The common law among environmentalists is that we can never, EVER, mention the dirty words “maybe we should just give that up.” No, we cannot question consumption. We can never, god forbid, question the mandate of constant economic growth, or the desire of people to own private jets. People will never subscribe to environmentalism if we’re so negative.

But Dumanoski’s call to action is not for us all to go around crying that the sky is falling. Rather, she simply suggests we be honest with ourselves, that we in fact must be honest with ourselves, if we hope to survive as a species. If we don’t prepare for climate change, how can we possibly face it? Wouldn’t the worst catastrophe be if climate change occurred, and very abruptly as scientists are predicting, and we all just stood there with a big “oh [insert four letter word here]” sketched on our faces?

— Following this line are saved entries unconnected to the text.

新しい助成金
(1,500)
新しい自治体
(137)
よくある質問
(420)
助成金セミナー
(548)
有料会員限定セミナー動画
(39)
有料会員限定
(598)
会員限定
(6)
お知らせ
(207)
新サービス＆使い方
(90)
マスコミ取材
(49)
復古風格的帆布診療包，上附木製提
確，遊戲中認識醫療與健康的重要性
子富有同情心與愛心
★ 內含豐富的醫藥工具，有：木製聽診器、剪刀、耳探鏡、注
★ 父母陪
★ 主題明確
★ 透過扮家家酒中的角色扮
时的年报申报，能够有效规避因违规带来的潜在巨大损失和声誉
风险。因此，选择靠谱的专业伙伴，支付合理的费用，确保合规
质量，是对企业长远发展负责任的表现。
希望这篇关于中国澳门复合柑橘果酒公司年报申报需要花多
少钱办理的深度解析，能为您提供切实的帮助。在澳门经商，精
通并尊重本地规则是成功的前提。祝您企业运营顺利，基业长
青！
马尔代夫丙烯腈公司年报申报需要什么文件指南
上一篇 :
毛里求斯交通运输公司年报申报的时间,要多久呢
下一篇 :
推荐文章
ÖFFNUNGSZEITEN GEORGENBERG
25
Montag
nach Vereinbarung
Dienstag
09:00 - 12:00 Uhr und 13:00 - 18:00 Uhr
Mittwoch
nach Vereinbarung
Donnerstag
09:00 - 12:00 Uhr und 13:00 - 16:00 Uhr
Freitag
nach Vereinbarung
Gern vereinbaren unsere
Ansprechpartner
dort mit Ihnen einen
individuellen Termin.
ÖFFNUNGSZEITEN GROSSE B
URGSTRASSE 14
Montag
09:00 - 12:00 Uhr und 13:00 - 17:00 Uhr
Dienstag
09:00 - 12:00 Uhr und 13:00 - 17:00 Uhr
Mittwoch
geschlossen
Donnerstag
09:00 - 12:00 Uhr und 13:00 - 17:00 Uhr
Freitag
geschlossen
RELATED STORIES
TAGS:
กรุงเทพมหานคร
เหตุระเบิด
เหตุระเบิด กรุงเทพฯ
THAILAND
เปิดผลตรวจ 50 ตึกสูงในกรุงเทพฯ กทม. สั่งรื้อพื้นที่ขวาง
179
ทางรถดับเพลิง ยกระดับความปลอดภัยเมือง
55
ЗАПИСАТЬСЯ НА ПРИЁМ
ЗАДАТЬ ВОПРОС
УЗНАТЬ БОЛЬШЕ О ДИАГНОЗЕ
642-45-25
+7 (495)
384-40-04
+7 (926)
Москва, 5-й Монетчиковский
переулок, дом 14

She pointed out that the answers are in fact just in front of our faces. The planet organizes things in such a way as to be resilient to catastrophe. There are multiple species doing the same job, or similar, so that if one is killed off there are others to take their place. The college does this as an emergency planning measure- if one person is out, we are all required to have a second and third person trained to do our jobs so things don’t come to a grinding halt. Ecosystems are also modular- connected, somewhat, but not to the point where if one collapsed there would necessarily be a chain reaction wiping out all the others. But we in our global society are all very specialized- and all very connected- so that if oil reserves run out, for example, pretty much all of us are screwed. But that’s a topic I intend to write more about later.

During the Q&A the topic of hope came up- what is there to give us hope that we can face the momentous task of preparing for climate change, when we neither know when it’s going to occur or what form it’s going to take? Dumanoski responded that we can’t have hope unless it’s honest- unless we are willing to face the facts about what lies ahead, and realize that the “long summer” we’ve enjoyed will not and cannot last forever. She suggests large scale social reorganization as one of the only ways of becoming more adaptable to change- which is of course one of the things our society is most resistant to. She also pointed out that we’re currently educating for a future that doesn’t exist, and this is key. Even here at the college we’re still educating under the assumption that things will be more or less the same down the line when our students are facing the real world.

I think she’s partially right about the honesty- we absolutely have to be honest about what’s ahead. There is far too much unfounded optimism running around where “saving the environment” is concerned- and far too much despair. But I think we have something to be optimistic about. From what I’ve seen, when faced with the honest truth, most humans are able to step up to the challenge. When given a problem and asked to solve it, we have the creative capacity to find solutions- if only we are taught that we do have that capacity within ourselves, if only we are educated to approach problems with enthusiasm and an eye for the experimental, the untried path, the unconventional- and that it doesn’t take experts to save the planet for people, but people with the passion and dedication to be entirely honest with themselves and each other, and jump off that ledge into an unknown future armed with just their wits and one another.